The Computer History Museum held a wonderful event celebrating 30 years of Public Key Cryptography last week. In a sense it did not matter that as the meeting unfolded we heard that the NSA may well have implemented the idea that was first invented at GCHQ in the UK during the 70's. The event celebrated the public invention of ideas that underlies secure use of the internet by Diffie and Hellman in 1986.
John Markoff introduced the event with Dan Boneh from Stanford and Voltage Security. Dan gave us a short overview that explained what Public Key Cryptography is in terms that even a layman could follow and impressed on us the importance of its discovery.
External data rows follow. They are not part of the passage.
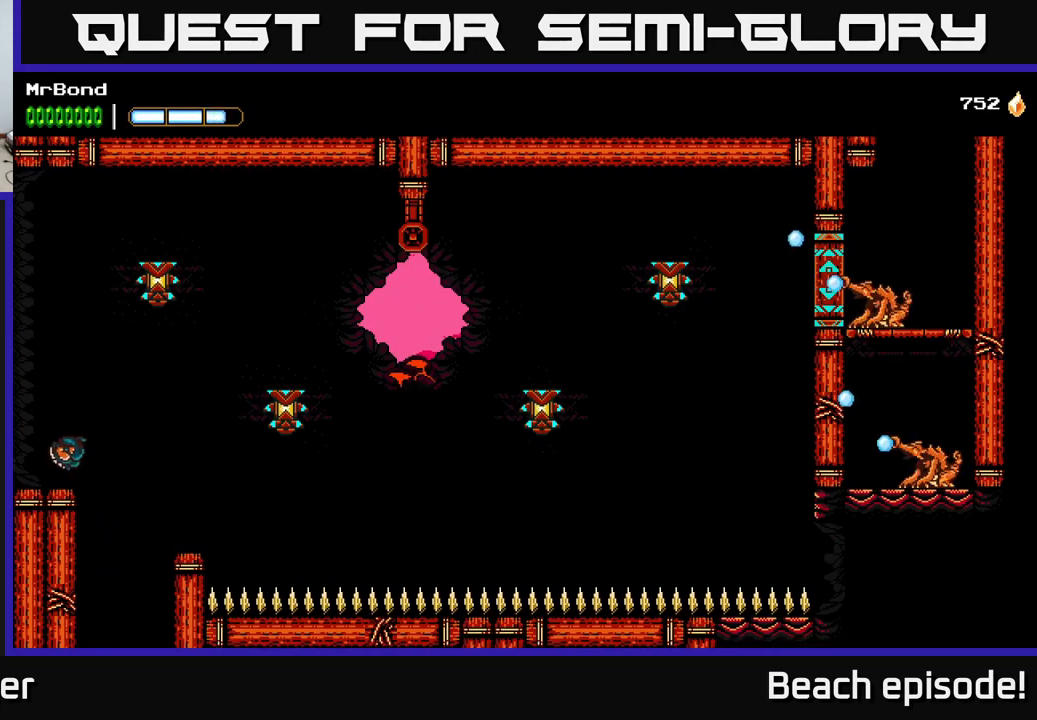
{"buttons": ["A", "DPAD_RIGHT"], "left_stick": "center", "events": [[50, "DPAD_LEFT", "up"], [133, "DPAD_RIGHT", "down"], [183, "A", "down"]]}
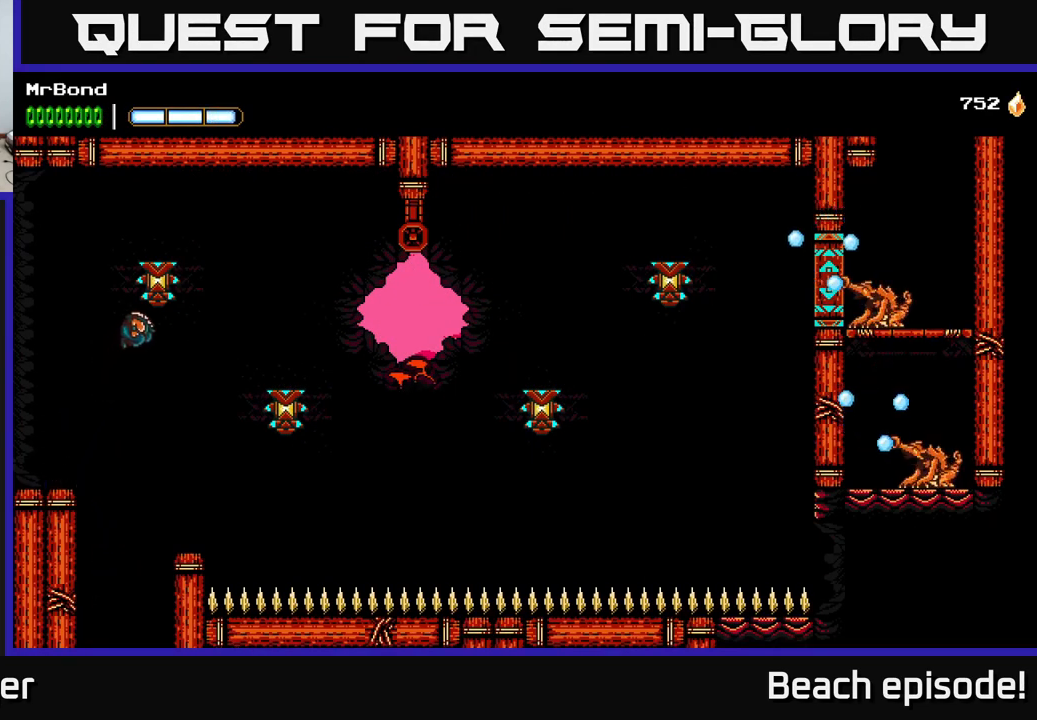
{"buttons": ["A", "DPAD_RIGHT"], "left_stick": "center", "events": [[16, "X", "down"], [50, "A", "up"], [150, "X", "up"], [417, "X", "down"], [467, "A", "down"], [500, "X", "up"]]}
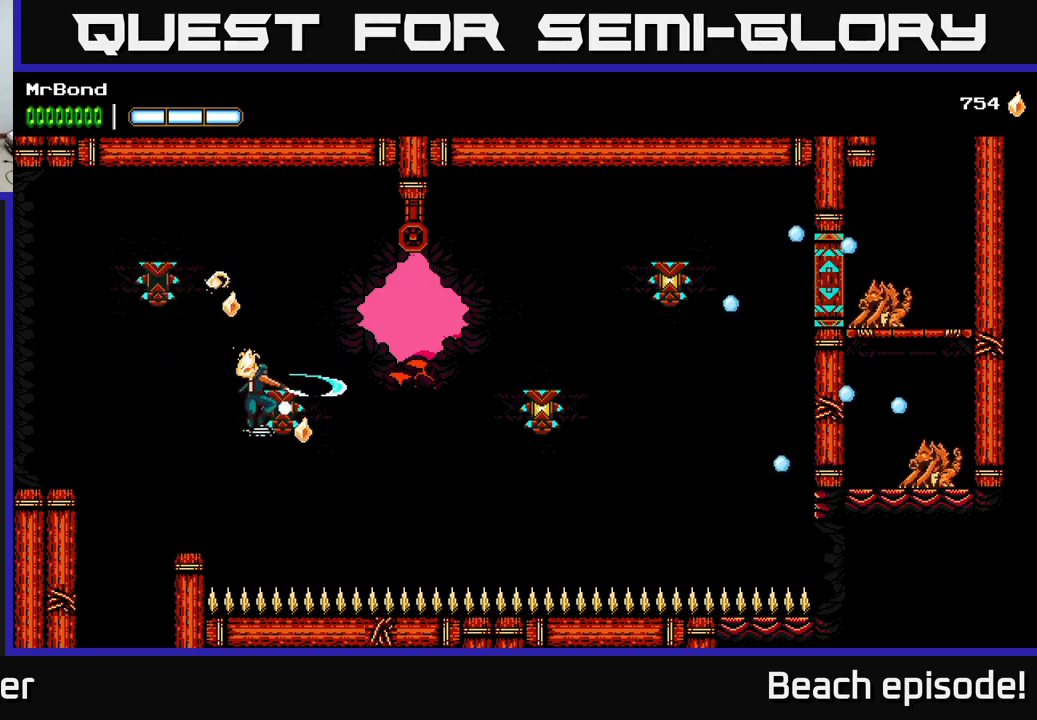
{"buttons": ["X", "DPAD_RIGHT"], "left_stick": "center", "events": [[400, "X", "down"], [417, "A", "up"]]}
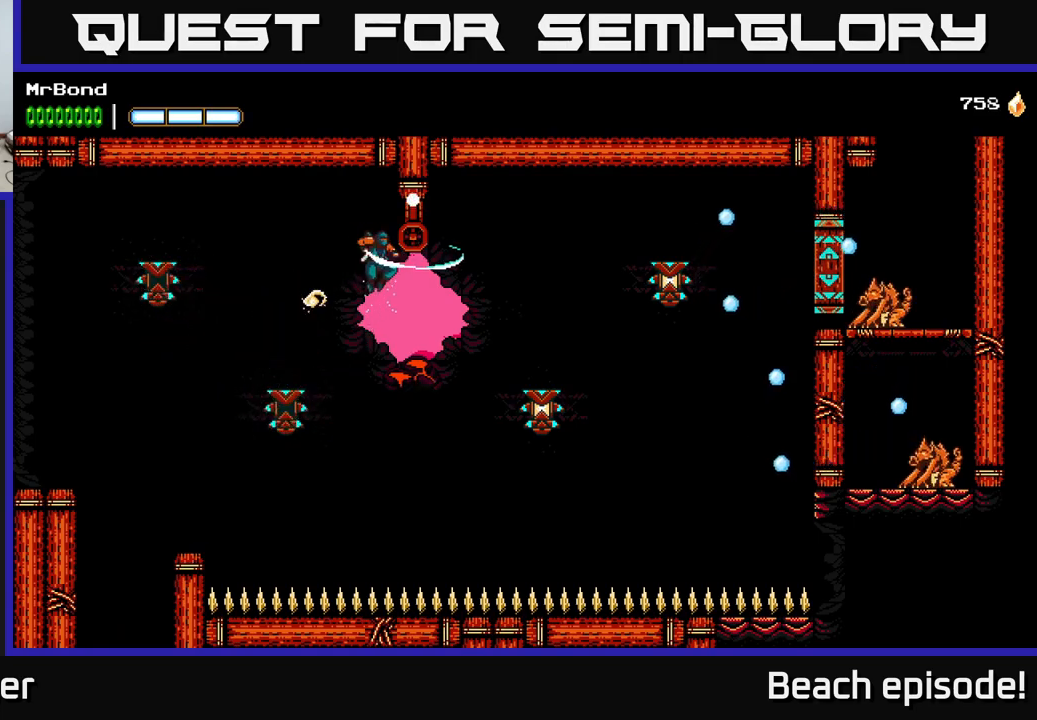
{"buttons": ["A", "DPAD_RIGHT"], "left_stick": "center", "events": [[17, "X", "up"], [367, "X", "down"], [433, "A", "down"], [500, "X", "up"]]}
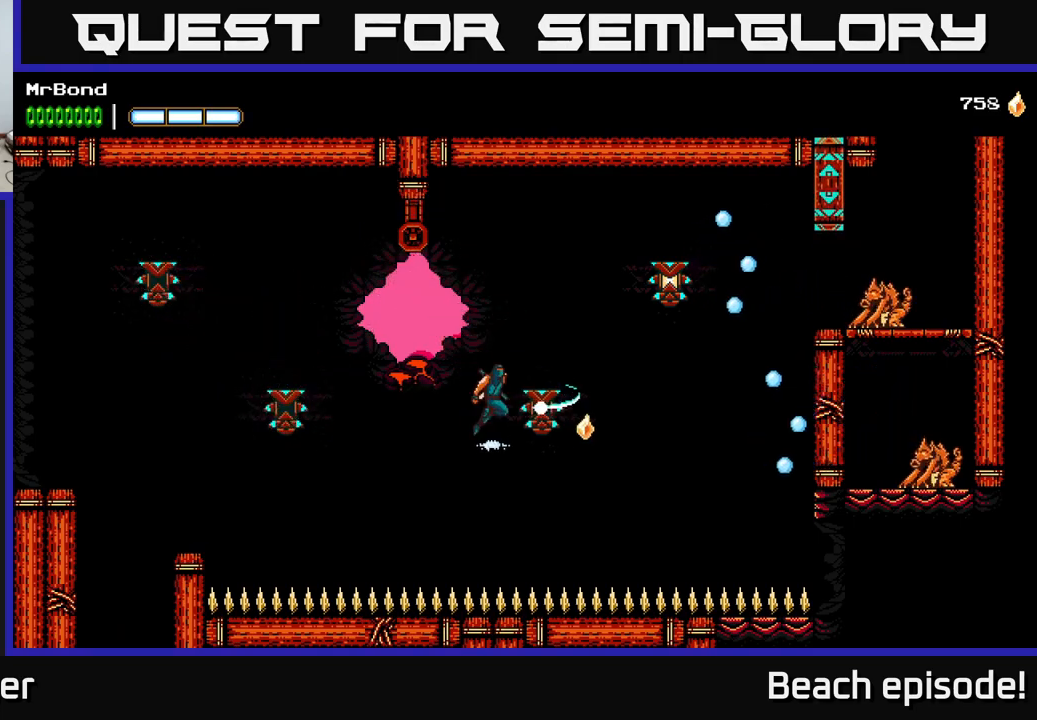
{"buttons": ["A", "DPAD_RIGHT"], "left_stick": "center", "events": [[50, "A", "up"], [167, "A", "down"], [283, "A", "up"], [333, "X", "down"], [483, "A", "down"], [500, "X", "up"]]}
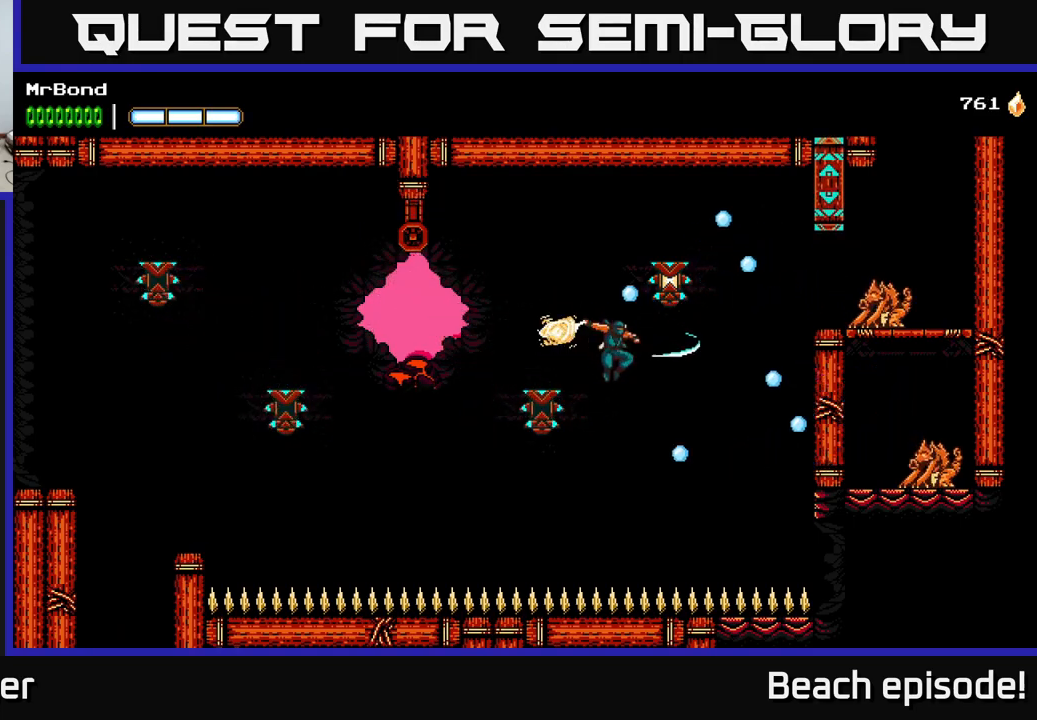
{"buttons": ["DPAD_RIGHT"], "left_stick": "center", "events": [[117, "X", "down"], [133, "A", "up"], [150, "X", "up"], [300, "B", "down"], [417, "B", "up"]]}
This led to the panel run by Steven Levy who basically took us through the his book Crypto, starting with the invention of Public Key Cryptography by panelists Whitfield Diffie and Martin Hellman. The next part of the story was the commercialization of the ideas by RSA security represented by Jim Bidzos, and its first serious use in Lotus Notes by panelist Ray Ozzie. Ray took us to the moment where he needed to get an export license for Notes and ran into the roadblock of the government represented by Brian Snow who recently retired from the NSA.
The central discussion revolved around the position of the defense establishment who wanted to prevent what they saw as a weapon falling into the hands of the enemy and the business interests who needed the technology to make the internet secure for commerce. My big takeaway is the counter-culture character of Diffie and Hellman, particularly Whit Diffie. I get comfort from the fact that people like Diffie are working on my side to ensure that this technology is available for all of us and not just the guys in blue suits and dark glasses.